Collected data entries
_ _ _ _ _
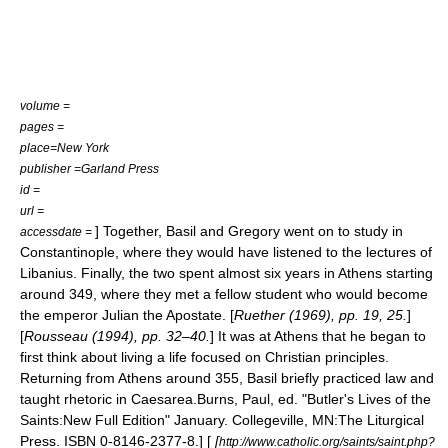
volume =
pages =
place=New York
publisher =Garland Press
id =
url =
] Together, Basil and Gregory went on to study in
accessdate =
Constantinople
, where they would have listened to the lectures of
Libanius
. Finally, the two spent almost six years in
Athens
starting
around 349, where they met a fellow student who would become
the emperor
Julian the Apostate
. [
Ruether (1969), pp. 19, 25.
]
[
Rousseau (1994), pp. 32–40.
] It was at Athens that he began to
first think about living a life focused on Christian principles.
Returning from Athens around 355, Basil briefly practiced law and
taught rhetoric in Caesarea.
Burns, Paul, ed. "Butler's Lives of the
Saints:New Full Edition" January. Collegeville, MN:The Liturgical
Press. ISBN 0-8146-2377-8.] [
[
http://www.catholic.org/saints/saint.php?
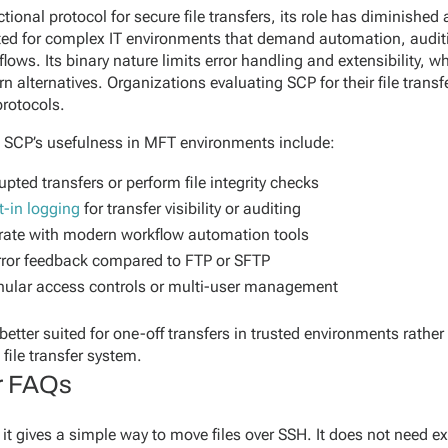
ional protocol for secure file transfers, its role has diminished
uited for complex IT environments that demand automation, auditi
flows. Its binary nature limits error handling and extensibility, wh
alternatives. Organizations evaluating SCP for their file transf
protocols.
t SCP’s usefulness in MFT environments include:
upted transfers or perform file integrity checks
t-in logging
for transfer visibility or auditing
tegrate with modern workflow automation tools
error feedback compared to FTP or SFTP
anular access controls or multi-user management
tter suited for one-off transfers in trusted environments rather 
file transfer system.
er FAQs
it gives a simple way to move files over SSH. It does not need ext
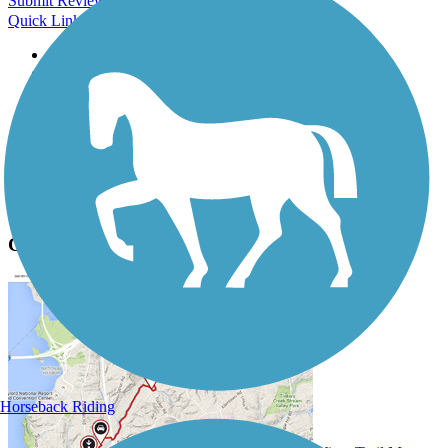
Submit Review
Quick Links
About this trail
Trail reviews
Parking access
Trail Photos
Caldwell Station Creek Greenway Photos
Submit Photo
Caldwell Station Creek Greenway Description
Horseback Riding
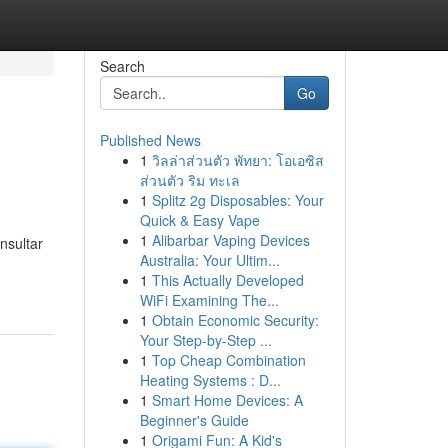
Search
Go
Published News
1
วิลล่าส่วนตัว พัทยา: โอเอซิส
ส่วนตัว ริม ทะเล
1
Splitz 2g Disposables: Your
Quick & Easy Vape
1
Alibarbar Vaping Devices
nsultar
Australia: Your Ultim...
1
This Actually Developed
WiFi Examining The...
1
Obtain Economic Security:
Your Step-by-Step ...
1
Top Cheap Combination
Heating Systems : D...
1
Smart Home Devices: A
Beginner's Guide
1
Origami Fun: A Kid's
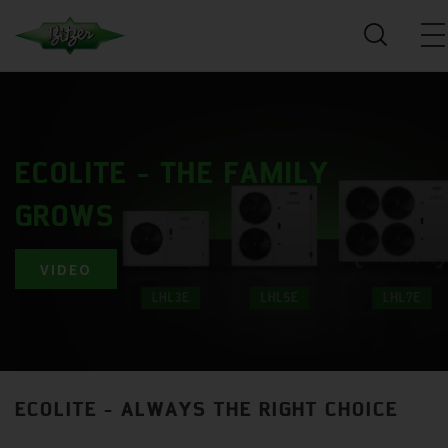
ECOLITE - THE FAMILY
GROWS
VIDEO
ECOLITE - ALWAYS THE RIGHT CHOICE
_ _ _ _ _
## [ACTIVITY]
Extract every line above word for word, and leave the pictures out of your answer.

## [OUTPUT OF THE EXERCISE]
volume =
pages =
place=New York
publisher =Garland Press
id =
url =
] Together, Basil and Gregory went on to study in
accessdate =
Constantinople
, where they would have listened to the lectures of
Libanius
. Finally, the two spent almost six years in
Athens
starting
around 349, where they met a fellow student who would become
the emperor
Julian the Apostate
. [
Ruether (1969), pp. 19, 25.
]
[
Rousseau (1994), pp. 32–40.
] It was at Athens that he began to
first think about living a life focused on Christian principles.
Returning from Athens around 355, Basil briefly practiced law and
taught rhetoric in Caesarea.
Burns, Paul, ed. "Butler's Lives of the
Saints:New Full Edition" January. Collegeville, MN:The Liturgical
Press. ISBN 0-8146-2377-8.] [
[
http://www.catholic.org/saints/saint.php?
ional protocol for secure file transfers, its role has diminished
uited for complex IT environments that demand automation, auditi
flows. Its binary nature limits error handling and extensibility, wh
alternatives. Organizations evaluating SCP for their file transf
protocols.
t SCP’s usefulness in MFT environments include:
upted transfers or perform file integrity checks
t-in logging
for transfer visibility or auditing
tegrate with modern workflow automation tools
error feedback compared to FTP or SFTP
anular access controls or multi-user management
tter suited for one-off transfers in trusted environments rather 
file transfer system.
er FAQs
it gives a simple way to move files over SSH. It does not need ext
Submit Review
Quick Links
About this trail
Trail reviews
Parking access
Trail Photos
Caldwell Station Creek Greenway Photos
Submit Photo
Caldwell Station Creek Greenway Description
Horseback Riding
Search
Go
Published News
1
วิลล่าส่วนตัว พัทยา: โอเอซิส
ส่วนตัว ริม ทะเล
1
Splitz 2g Disposables: Your
Quick & Easy Vape
1
Alibarbar Vaping Devices
nsultar
Australia: Your Ultim...
1
This Actually Developed
WiFi Examining The...
1
Obtain Economic Security:
Your Step-by-Step ...
1
Top Cheap Combination
Heating Systems : D...
1
Smart Home Devices: A
Beginner's Guide
1
Origami Fun: A Kid's
ECOLITE - THE FAMILY
GROWS
VIDEO
ECOLITE - ALWAYS THE RIGHT CHOICE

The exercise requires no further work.